▸ Task to complete
Only one stretch of the data below should be repeated: the lines from the line containing "MINISTÈRE DE LA" through the line containing "Ons altın 7", inclusive, exactly as they are.

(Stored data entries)
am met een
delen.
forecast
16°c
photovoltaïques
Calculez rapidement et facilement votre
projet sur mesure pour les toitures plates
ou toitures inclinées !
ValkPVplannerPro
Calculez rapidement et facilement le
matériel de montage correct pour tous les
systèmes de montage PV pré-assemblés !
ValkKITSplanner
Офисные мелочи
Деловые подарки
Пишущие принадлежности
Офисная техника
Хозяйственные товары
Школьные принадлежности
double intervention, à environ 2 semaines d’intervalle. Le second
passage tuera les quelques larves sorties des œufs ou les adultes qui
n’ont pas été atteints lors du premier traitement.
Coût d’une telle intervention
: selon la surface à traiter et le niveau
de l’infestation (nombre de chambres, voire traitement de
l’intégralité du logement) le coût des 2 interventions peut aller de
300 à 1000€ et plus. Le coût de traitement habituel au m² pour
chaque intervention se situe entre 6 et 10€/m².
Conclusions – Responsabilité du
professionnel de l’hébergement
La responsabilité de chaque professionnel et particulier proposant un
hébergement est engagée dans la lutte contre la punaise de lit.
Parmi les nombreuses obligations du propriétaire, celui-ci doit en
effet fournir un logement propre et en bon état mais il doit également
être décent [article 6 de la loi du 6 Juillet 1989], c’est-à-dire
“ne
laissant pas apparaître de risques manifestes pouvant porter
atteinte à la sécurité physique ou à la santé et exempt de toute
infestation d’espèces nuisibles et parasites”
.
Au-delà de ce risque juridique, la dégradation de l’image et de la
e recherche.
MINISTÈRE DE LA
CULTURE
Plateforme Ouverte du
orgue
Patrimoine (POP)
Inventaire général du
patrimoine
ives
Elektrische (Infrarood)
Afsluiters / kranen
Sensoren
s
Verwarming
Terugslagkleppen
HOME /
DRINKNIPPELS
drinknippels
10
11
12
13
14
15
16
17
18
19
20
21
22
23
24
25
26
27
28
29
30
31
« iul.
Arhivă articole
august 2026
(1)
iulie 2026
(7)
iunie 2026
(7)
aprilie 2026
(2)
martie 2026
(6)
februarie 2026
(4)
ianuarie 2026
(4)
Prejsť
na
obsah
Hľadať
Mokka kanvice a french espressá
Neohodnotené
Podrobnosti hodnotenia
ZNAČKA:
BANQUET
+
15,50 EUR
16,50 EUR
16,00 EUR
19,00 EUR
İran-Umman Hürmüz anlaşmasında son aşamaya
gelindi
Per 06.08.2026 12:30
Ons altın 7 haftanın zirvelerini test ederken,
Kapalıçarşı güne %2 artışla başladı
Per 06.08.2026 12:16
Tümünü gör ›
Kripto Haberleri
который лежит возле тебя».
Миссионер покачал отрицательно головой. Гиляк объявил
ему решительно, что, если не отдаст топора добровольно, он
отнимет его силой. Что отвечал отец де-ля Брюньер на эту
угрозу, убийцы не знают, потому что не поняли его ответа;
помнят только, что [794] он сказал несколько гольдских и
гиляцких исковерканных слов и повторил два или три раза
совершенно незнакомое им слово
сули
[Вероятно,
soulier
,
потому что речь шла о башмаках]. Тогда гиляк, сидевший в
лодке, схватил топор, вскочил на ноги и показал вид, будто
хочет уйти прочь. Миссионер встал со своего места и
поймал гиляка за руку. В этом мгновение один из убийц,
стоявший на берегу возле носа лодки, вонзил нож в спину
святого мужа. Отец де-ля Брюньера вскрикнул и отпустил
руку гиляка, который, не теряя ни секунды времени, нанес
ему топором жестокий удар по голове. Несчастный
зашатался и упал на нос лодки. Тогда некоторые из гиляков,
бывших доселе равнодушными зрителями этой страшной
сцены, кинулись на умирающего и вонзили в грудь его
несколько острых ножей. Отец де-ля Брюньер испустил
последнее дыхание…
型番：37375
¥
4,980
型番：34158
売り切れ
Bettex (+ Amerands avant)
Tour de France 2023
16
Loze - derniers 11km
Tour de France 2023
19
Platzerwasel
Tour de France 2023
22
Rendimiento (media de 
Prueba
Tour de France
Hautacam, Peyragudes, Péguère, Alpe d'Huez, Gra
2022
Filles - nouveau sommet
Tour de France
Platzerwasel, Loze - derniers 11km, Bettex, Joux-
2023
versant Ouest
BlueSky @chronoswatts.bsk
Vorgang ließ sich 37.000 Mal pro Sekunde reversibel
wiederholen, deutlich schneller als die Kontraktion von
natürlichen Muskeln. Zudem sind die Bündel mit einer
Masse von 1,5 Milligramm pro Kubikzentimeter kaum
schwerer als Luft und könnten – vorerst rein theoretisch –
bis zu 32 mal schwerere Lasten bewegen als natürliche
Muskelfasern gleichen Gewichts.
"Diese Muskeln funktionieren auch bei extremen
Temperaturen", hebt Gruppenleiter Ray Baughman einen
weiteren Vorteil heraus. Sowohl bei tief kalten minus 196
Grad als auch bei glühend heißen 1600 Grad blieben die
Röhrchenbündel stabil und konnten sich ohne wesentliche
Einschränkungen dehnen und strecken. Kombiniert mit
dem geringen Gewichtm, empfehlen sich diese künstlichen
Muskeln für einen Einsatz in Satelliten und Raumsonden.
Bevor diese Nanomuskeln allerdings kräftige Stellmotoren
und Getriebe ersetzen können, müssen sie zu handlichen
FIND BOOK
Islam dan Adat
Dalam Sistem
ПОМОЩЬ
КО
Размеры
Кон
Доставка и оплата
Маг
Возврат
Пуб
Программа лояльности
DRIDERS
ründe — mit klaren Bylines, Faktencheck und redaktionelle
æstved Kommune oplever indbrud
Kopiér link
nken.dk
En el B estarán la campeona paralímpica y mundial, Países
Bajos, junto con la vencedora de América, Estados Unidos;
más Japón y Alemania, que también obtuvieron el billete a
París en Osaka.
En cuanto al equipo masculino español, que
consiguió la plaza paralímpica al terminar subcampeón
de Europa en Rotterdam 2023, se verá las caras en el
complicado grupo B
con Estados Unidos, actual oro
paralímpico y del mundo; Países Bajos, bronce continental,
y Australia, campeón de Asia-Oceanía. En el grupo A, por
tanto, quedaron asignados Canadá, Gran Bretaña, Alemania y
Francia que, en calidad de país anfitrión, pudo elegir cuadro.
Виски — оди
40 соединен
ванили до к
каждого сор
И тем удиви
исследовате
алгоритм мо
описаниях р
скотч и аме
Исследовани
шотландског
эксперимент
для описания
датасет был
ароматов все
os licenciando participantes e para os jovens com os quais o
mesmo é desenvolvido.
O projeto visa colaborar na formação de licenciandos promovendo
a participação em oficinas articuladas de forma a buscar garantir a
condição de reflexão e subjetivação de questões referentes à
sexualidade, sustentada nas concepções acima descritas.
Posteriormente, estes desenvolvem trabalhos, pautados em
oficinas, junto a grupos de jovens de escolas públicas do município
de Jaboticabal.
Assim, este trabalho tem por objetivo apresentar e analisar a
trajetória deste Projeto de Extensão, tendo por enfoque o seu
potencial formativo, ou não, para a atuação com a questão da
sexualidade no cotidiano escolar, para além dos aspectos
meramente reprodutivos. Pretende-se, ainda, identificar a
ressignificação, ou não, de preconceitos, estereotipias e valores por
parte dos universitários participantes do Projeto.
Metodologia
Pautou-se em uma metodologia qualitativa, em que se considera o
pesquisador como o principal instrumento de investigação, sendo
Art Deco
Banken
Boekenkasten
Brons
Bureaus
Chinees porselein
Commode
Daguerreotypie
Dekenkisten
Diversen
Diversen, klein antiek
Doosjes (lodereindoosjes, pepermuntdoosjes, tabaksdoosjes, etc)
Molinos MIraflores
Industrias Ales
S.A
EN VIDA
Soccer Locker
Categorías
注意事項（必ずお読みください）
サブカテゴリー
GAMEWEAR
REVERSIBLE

▸ Result for this exercise
MINISTÈRE DE LA
CULTURE
Plateforme Ouverte du
orgue
Patrimoine (POP)
Inventaire général du
patrimoine
ives
Elektrische (Infrarood)
Afsluiters / kranen
Sensoren
s
Verwarming
Terugslagkleppen
HOME /
DRINKNIPPELS
drinknippels
10
11
12
13
14
15
16
17
18
19
20
21
22
23
24
25
26
27
28
29
30
31
« iul.
Arhivă articole
august 2026
(1)
iulie 2026
(7)
iunie 2026
(7)
aprilie 2026
(2)
martie 2026
(6)
februarie 2026
(4)
ianuarie 2026
(4)
Prejsť
na
obsah
Hľadať
Mokka kanvice a french espressá
Neohodnotené
Podrobnosti hodnotenia
ZNAČKA:
BANQUET
+
15,50 EUR
16,50 EUR
16,00 EUR
19,00 EUR
İran-Umman Hürmüz anlaşmasında son aşamaya
gelindi
Per 06.08.2026 12:30
Ons altın 7 haftanın zirvelerini test ederken,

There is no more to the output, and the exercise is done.